March 28-30, 2019  ·  San Jose, California

Want to visit MIPR'19 Website ?

Click on the green button !


In the early days of our community when the idea of intelligently managing visual information was becoming quite exciting, text was downplayed, and audio was largely ignored as being in the purview of speech processing, an already established field of study. We strongly believe that now is the time to continue to formalize the more general field of study of what we call sensor-based data management, and to bring the multimedia community and the natural language processing closer together.

Most multimedia objects are spatio-temporal simulacrums of the real world. This supports our view that the next grand challenge for our community will be understanding and formally modeling the flow of life around us, over many modalities and scales. As technology advances, the nature of these simulacrums will evolve as well, becoming more detailed and revealing to us more information concerning the nature of reality.

Linguistics is commonly represented by a hierarchical arrangement of layers, each layer depending on the previous layers. These layers are phonetics, phonology, morphology, syntax, semantics, and pragmatics. The multimedia community is well represented in the first five areas. However, work in pragmatics is in its infancy.
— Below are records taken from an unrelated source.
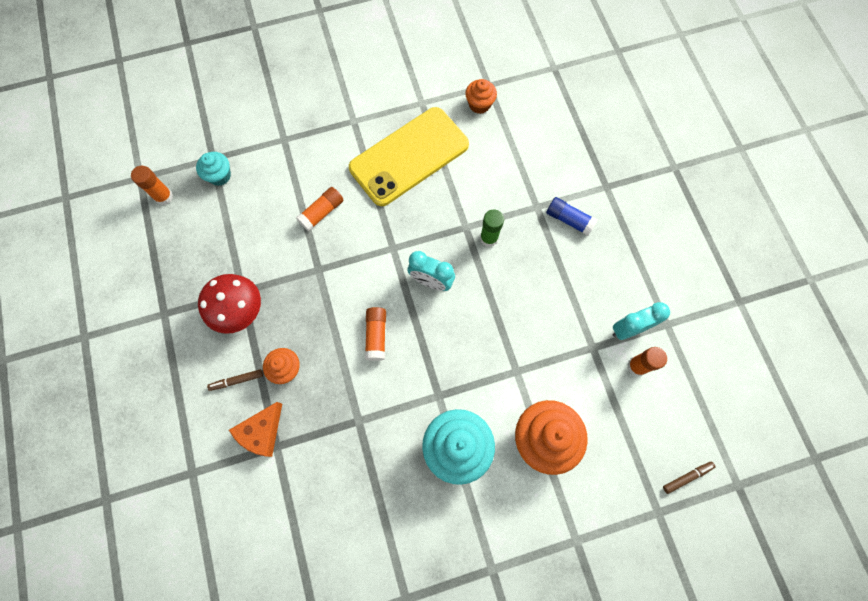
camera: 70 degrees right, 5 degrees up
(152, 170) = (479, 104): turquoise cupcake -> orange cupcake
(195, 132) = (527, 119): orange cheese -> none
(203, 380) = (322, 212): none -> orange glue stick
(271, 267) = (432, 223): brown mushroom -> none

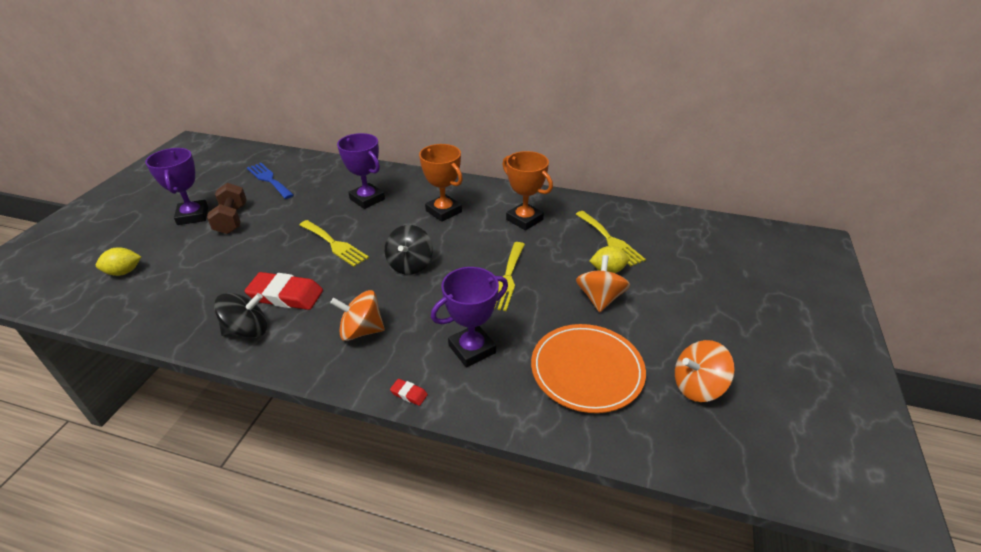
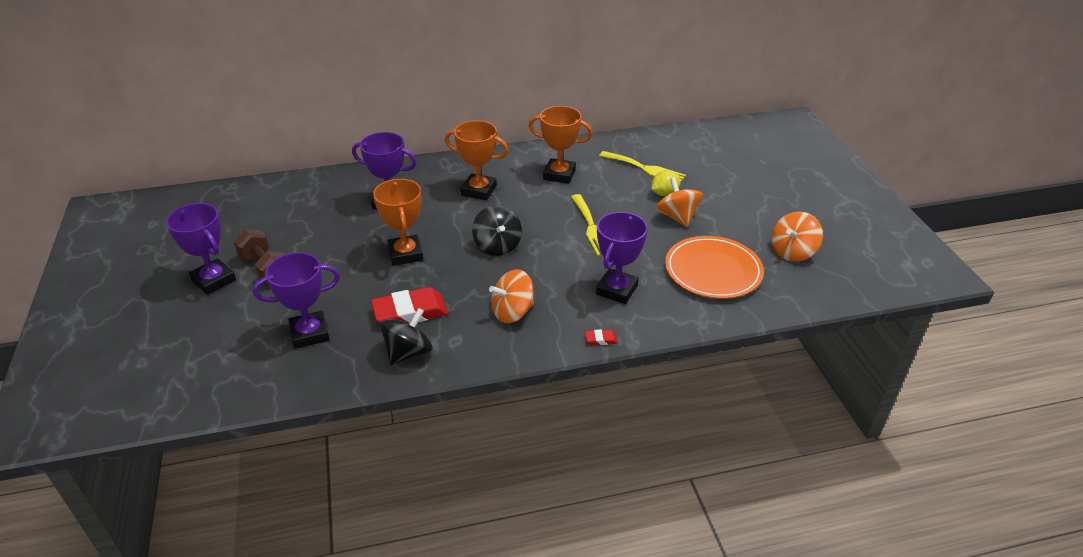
camera: 30 degrees left, 0 degrees up
(124, 272) = (207, 357): yellow lemon -> none
(202, 282) = (309, 333): none -> purple trophy
(269, 179) = (257, 217): blue fork -> none
(334, 244) = (405, 254): yellow fork -> orange trophy

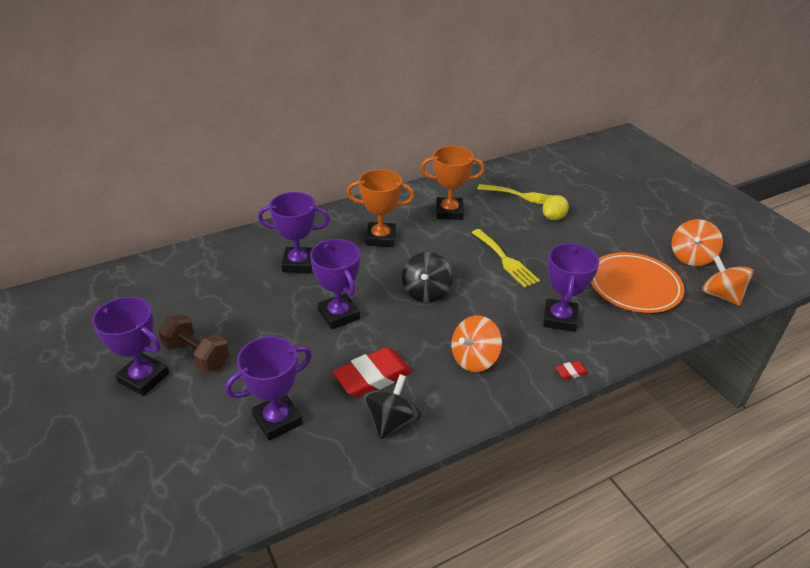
camera: 15 degrees left, 0 degrees up
(405, 254) = (339, 315): orange trophy -> purple trophy
(497, 246) = (426, 292): black spinning top -> black spinning top turned 45 degrees clockwise
(677, 217) = (576, 238): orange spinning top -> orange spinning top (721, 295)

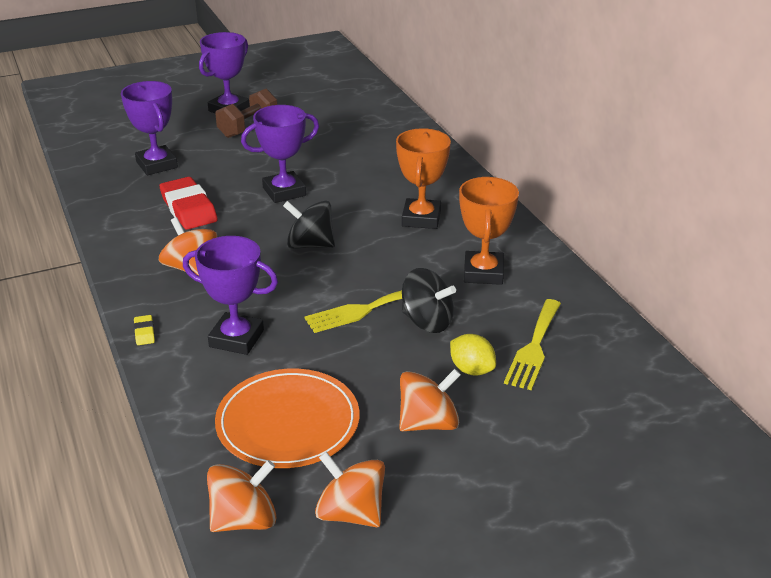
camera: 95 degrees right, 5 degrees down
(298, 263) = (375, 169): purple trophy -> none
(392, 421) = (128, 217): black spinning top -> black spinning top (427, 321)
(571, 372) = (144, 333): red eraser -> yellow eraser
(607, 232) = (428, 423): none -> orange spinning top

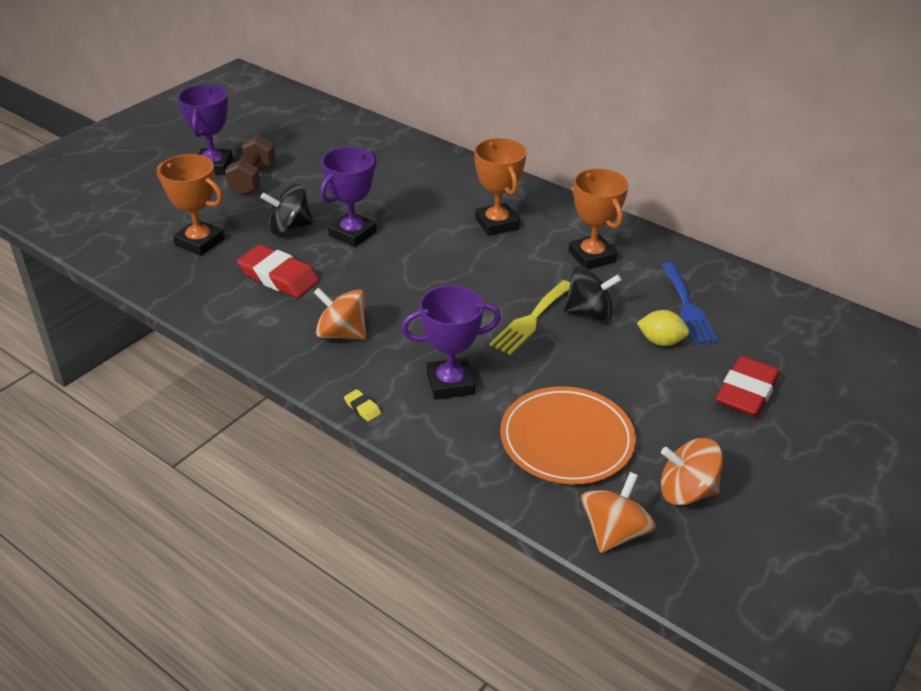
camera: 30 degrees left, 5 degrees up
(157, 165) = (199, 242): purple trophy -> orange trophy
(310, 245) = (427, 277): black spinning top -> black spinning top (289, 228)
(428, 423) = (671, 397): orange spinning top -> none
(511, 447) = (746, 392): none -> red eraser
(534, 348) = (687, 307): yellow fork -> blue fork

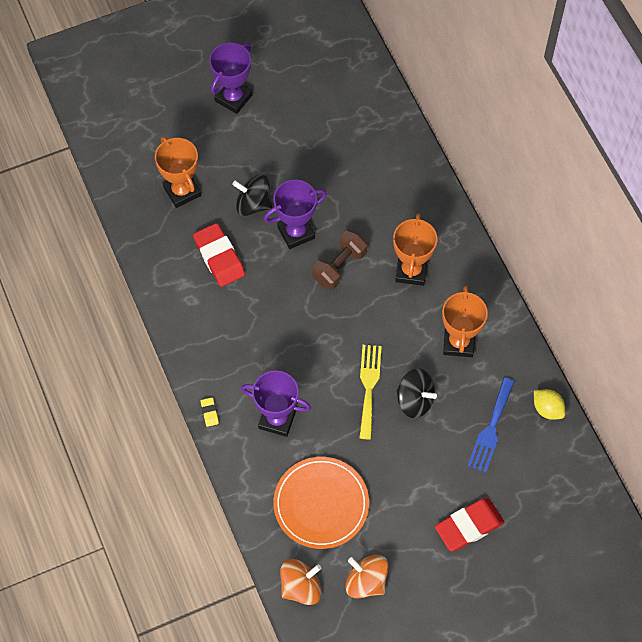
camera: 30 degrees right, 25 degrees up
(253, 180) = (255, 130): brown dumbbell -> brown dumbbell (339, 266)
(341, 333) = (232, 337): orange spinning top -> none
(531, 320) = (369, 386): yellow fork -> yellow fork turned 120 degrees clockwise
(660, 341) = (445, 452): yellow lemon -> yellow lemon (547, 409)

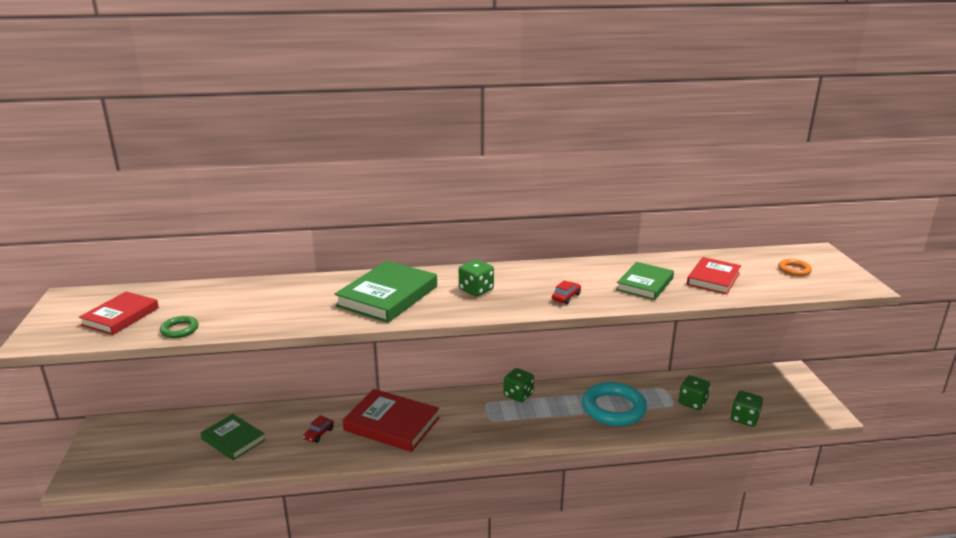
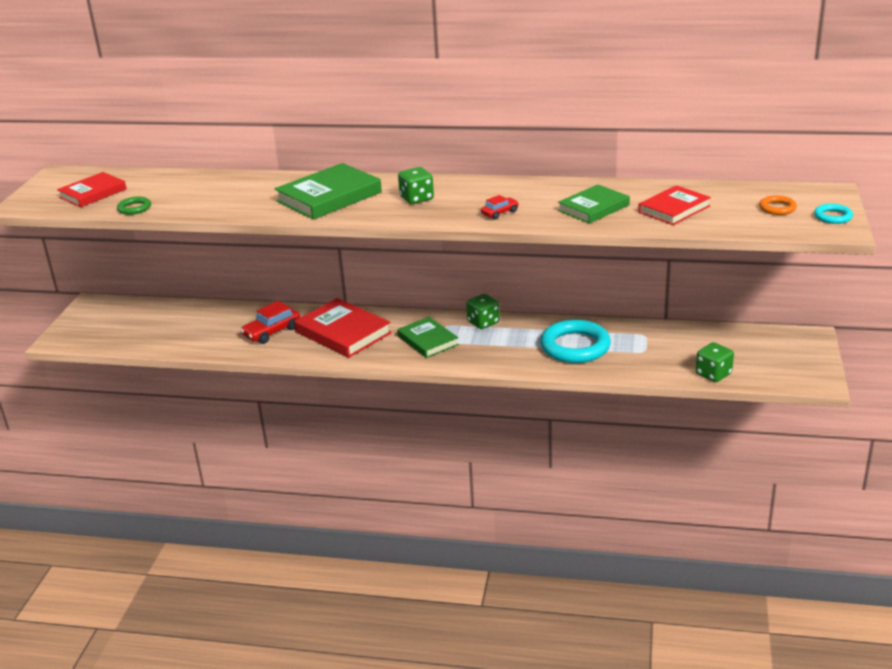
camera: 20 degrees right, 5 degrees up
(233, 440) = (195, 327): green book -> green book (428, 340)
(319, 434) = (272, 332): red car -> red car, size x1.75
(692, 402) = (666, 352): green dice -> none
(844, 273) = (833, 217): none -> turquoise ring

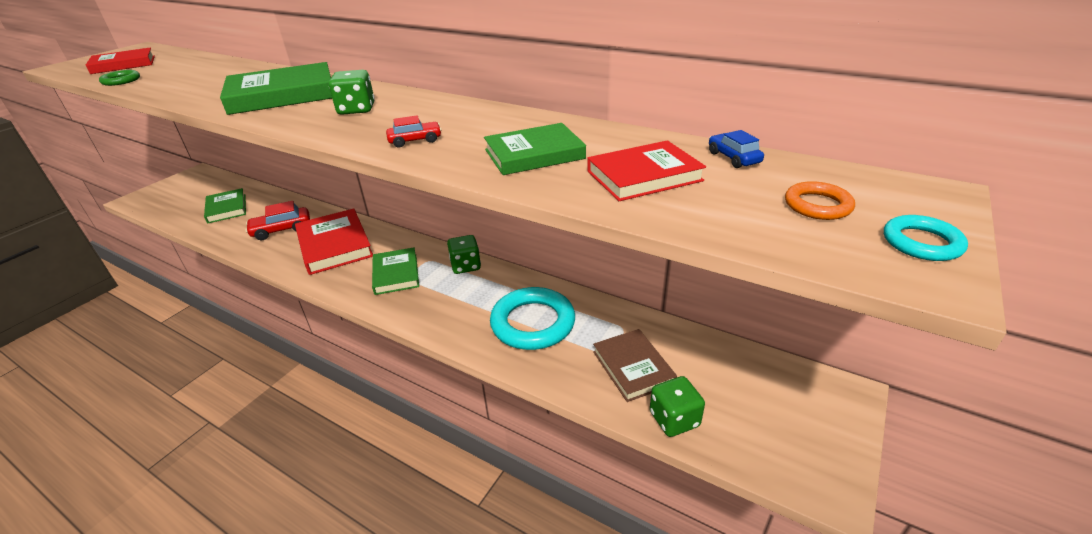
camera: 20 degrees right, 5 degrees up
(183, 327) = (227, 208): none -> green book
(668, 355) = (633, 367): none -> brown book
(716, 190) = (733, 158): none -> blue car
Pragmatics studies context and how it affects meaning. Context is sometimes culturally, socially, and historically based. For example, pragmatics would encompass the speaker’s intent, body language, and penchant for sarcasm, as well as other signs, usually culturally based, such as the speaker’s type of clothing, which could influence a statement’s meaning. Generic signal/sensor-based retrieval should also use syntactical, semantic, and pragmatics-based approaches. If we are to understand and model the flow of life around us, this will be a necessity.

Our community has successfully developed various approaches to decode the syntax and semantics of these artifacts, or at least the dominant semantics, as image snippets (bags of visual words) are more polysemous than text. The application of context in its various forms, is not so well developed, however.

The NLP community has its own set of approaches in semantics and pragmatics. Natural language is certainly an excellent exemplar of multimedia, and the use of audio and text features has played a part in the development of our field.

However, if we are to develop more unified approaches to modeling the flow of life around us, both of our communities can certainly benefit by examining in detail what the other can offer. Many approaches are similar, but many arise in one community before percolating to the other. For example, the NLP research in word embeddings should have a positive benefit to the multimedia community.

After a successful first workshop in Miami, we intend to continue the tradition with the second workshop. Now is the perfect time to continue to actively promote this cross-fertilization of our ideas to solve some very hard and important problems.